Monday, April 28, 2008

Molécules : chimiques ou naturelles?

13 septembre 2007, parlement de la Nouvelle-Zélande – La députée Jacqui Dean présente un projet de loi visant à bannir le DHMO. Cette substance, le monoxyde de dihydrogène ou acide hydroxylique, est le principal constituant des pluies acides : il accélère la corrosion des métaux. Sous forme gazeuse, il cause des brûlures graves. Le DHMO explose au contact du sodium et peut causer l’asphyxie.

Même confrontée à ces faits, l’industrie continue à utiliser le DHMO comme solvant et comme additif alimentaire. Il sert à distribuer les pesticides et à opérer des centrales nucléaires. Chaque jour, nous sommes exposés à des quantités importantes de ce produit. Le silence des gouvernements sur le DHMO résulterait-il de pressions de la part des lobbys industriels?
À ce jour, tous les pays taisent les dangers du DHMO à leur population.Le projet de loi de Jacqui Dean a été rejeté aussitôt présenté. Pourquoi? Le bureau du ministre de la Santé a refusé de bannir… l’eau.

On a poliment informé la députée que le monoxyde de dihydrogène n’est que le nom chimique du bon vieux H2O. Jacqui Dean a été victime d’un canular circulant depuis 1989. La campagne anti-DHMO tente d’illustrer à quel point il est facile d’induire la panique et la confusion au sein du public à coups de jargon et d’arguments tronqués. La réaction que le canular suscite en révèle davantage sur notre société, au bord de la… chimiophobie. Les produits s’annoncent biologiques pour contraster avec les produits «chimiques». Mais qu’est-ce qu’un produit chimique par rapport à un produit naturel? On prétend qu’il y aurait deux classes de substances : les chimiques, créées par l’homme, et les naturelles, provenant de la nature.

Aujourd’hui, c’est une frontière imaginaire qui sépare le naturel du chimique dans la vision populaire. Une molécule extraite d’une source naturelle sera identique à celle synthétisée par l’homme. Les écarts passés ont suscité la méfiance envers les produits inventés et fabriqués en laboratoire. Dans le même élan, les produits tirés de «la nature» ont été idéalisés. Mais la source d’un produit ne garantit pas son caractère sain pour l’homme, pas plus qu’elle ne laisse présupposer un danger.

La perception, erronée, qu’une molécule naturelle sera nécessairement bénéfique est trop souvent répandue par les médias et fait la fortune des publicitaires. Induits en erreur par cette perception, certains dépensent des fortunes pour des produits de santé naturels non testés, aux dépens de médicaments. Des produits anodins ont même été bannis.

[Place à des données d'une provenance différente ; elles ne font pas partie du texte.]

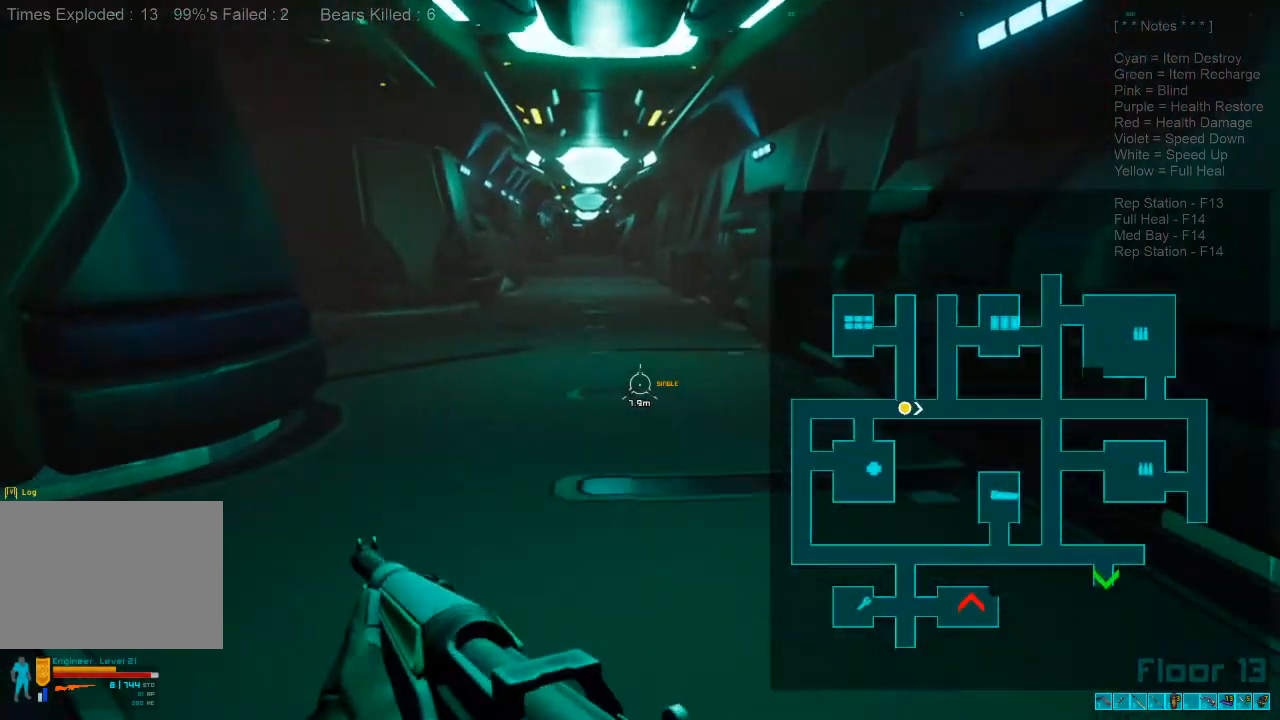
{"keys": ["w"], "mouse": [], "events": [[333, "mouse_wheel", "down"], [466, "mouse_wheel", "up"], [500, "shift", "up"]]}
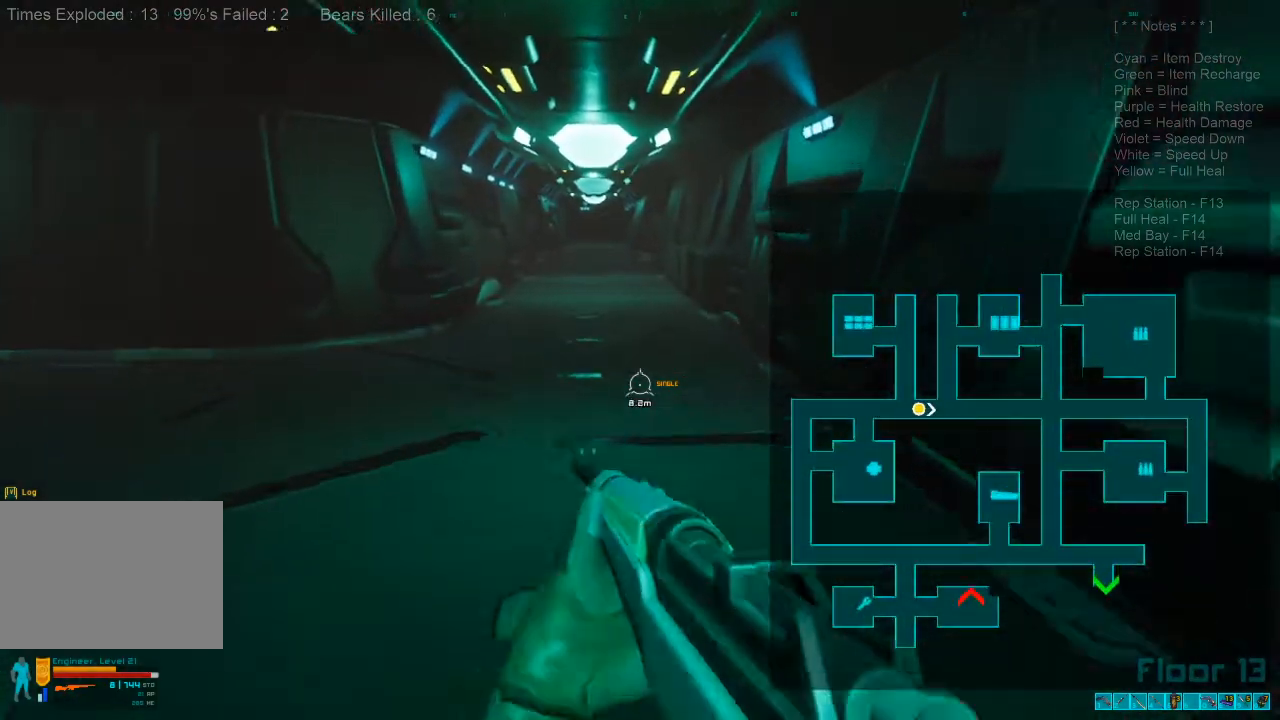
{"keys": ["w"], "mouse": [], "events": []}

L’inconnu effraie, et bien souvent l’information que nous recevons, même par le biais de médias bien intentionnés, est colorée pour mieux nous accrocher. Nos peurs et nos préjugés complètent le travail. Comment faire la part des choses sans posséder une formation avancée en chimie, en toxicologie, en pharmacologie ou en biochimie?

Il n’y a pas de solution magique. Un nom compliqué n’est pas synonyme de danger, pas plus que les adjectifs naturel ou biologique ne sont des preuves de qualité. L’aspirine est cinq fois plus toxique que l’acétone – du solvant à vernis. La caféine (nom chimique : 3,7-dihydro-1,3,7-trimethyl-1-H-purine-2,6-dione), elle, l’est 20 fois plus. Pourtant, qui de nous est mort d’une tasse de café?

Tout peut être toxique une fois dépassé un certain seuil et, présenté sous un angle particulier, tout peut avoir l’air dangereux… même l’eau.